# Schlauchboot gesucht!!!!!



## MartinVahldiek (23. Oktober 2002)

Hallo Angelgemeinde,

mir ist letztens der Unterboden von meinem Schlauchboot abgesprungen und ist wohl nicht mehr zu reparieren. Jetzt suche ich dringenst ein neues gebrauchtes Schlauchboot.
Wenn der Wind sich legt, dann muss ich doch los, dafür hat wohl jeder, der sich hier tummelt vollstes Verständnis!!!
Also meine Frage: Hat jemand von Euch ein Schlauchboot zu verkaufen oder kennt jemanden, der eins zu verkaufen hat, oder der einen kennt, der.....?
Wie auch immer, ich brauch unbedingt ein neuen Schlauch, sonst steh ich auf dem selbigen.
Evtl. gibt es ja auch Händler, die gebrauchte Schlauchboot verkaufen.
Es sollte übrigens so 3,50 Meter sein und einen festen Boden (Holz oder Alu) haben.
Vielen Dank schonmal an meine Retter!!!!
Gruß
Martin


----------



## Thomas9904 (23. Oktober 2002)

Schick mal Albatros ne PM oder ne Mail, der ist doch aus der Bootsbranche.
Ich hab leider kein Boot für Dich, sorry.


----------



## marioschreiber (23. Oktober 2002)

Híer gibt es Gebrauchtboote .
Viel Glück bei deiner Suche !!!


----------



## Albatros (23. Oktober 2002)

==========

_Aufgaben und Übungen_.
1 – Beantworten Sie zum Forenthread über die Schlauchbootsuche folgende Fragen:
(a) Was ist mit Martins bisherigem Schlauchboot passiert?
(b) Welche Länge und welchen Boden soll das gesuchte Boot haben?
(c) Wem soll Martin laut Thomas9904 eine PM oder Mail schicken, und warum?
2 – Greifen Sie den Forenthread über die Schlauchbootsuche nach seiner letzten Zeile auf und schreiben Sie ihn weiter.

_Auszüge aus einem Datensatz_.
==========

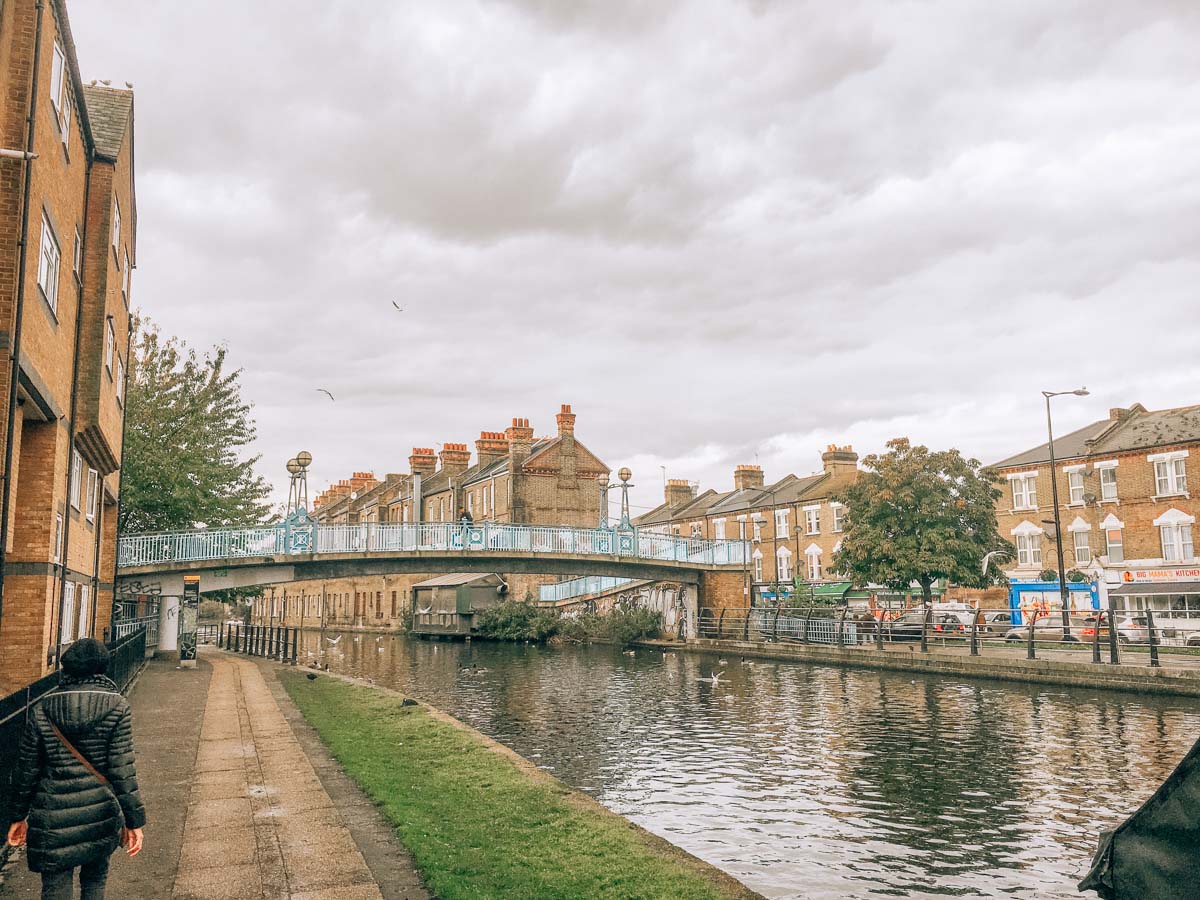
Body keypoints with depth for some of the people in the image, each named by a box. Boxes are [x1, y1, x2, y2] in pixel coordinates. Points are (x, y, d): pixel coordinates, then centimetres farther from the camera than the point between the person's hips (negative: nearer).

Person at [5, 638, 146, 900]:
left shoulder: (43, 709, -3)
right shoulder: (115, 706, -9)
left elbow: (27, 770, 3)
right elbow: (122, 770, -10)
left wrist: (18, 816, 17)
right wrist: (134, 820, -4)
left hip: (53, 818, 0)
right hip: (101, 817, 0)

==========

_Erwartete Ergebnisse_.
1 –
(a) Der Unterboden ist abgesprungen und wohl nicht mehr zu reparieren.
(b) Etwa 3,50 Meter und einen festen Boden aus Holz oder Alu.
(c) Albatros, weil er aus der Bootsbranche ist.

2 –
Hi Martin#h

zur Zeit haben wir leider auch kein gebrauchtes Schlauchboot in der Größe für Dich. Anfang der Saison hatten wir welche, aber die sind natürlich alle verkauft
Wieviel in etwa darf es kosten? Willst Du das Schlauchboot im Kofferaum des Auto`s transportieren, oder soll es trailerbar sein? Bei eBay sind zur Zeit zwei (neuwertig) eingestellt allerdings mit Motoren. Vielleicht kann man mal fragen, ob auch getrennt verkauft wird. Die Preise dürften sich dann irgendwo so bei 1000€ einpendeln. Hier die Links:

Schlauchboot
Schlauchboot
Schlauchboot


----------



## Thomas9904 (23. Oktober 2002)

Sach ich doch: Albatros wenns ums Boote geht :m  :m  :m


----------



## MartinVahldiek (23. Oktober 2002)

Hallihallo,

erstmal vielen Dank an alle. Die Resonanz war ja wirklich toll.
Leider war noch nicht das richtige dabei. ich wollte maximal 500 Euro ausgeben und muss das Boot im Kofferraum transportieren.
Einen AB hab ich schon, wie gesagt, es fehlt nur das Boot.
Habe schon überlegt, ob ich nur mit motor rausfahre. Den Schaft in der einen Hand, den Kescher in der anderen und zwei Wobbler an die Füße!!!? Mit ein bisschen Körperspannung wird es schon funktionieren. :q  Überzeugt bin ich davon zwar noch nicht, aber wenn ich nicht bald ein Boot finde, bleibt mir wohl nix anderes übrig.
Falls jemand noch nen Tipp hat oder eins zu verkaufen - haut in die Tasten.

Danke

Martin


----------



## Seehund (23. Oktober 2002)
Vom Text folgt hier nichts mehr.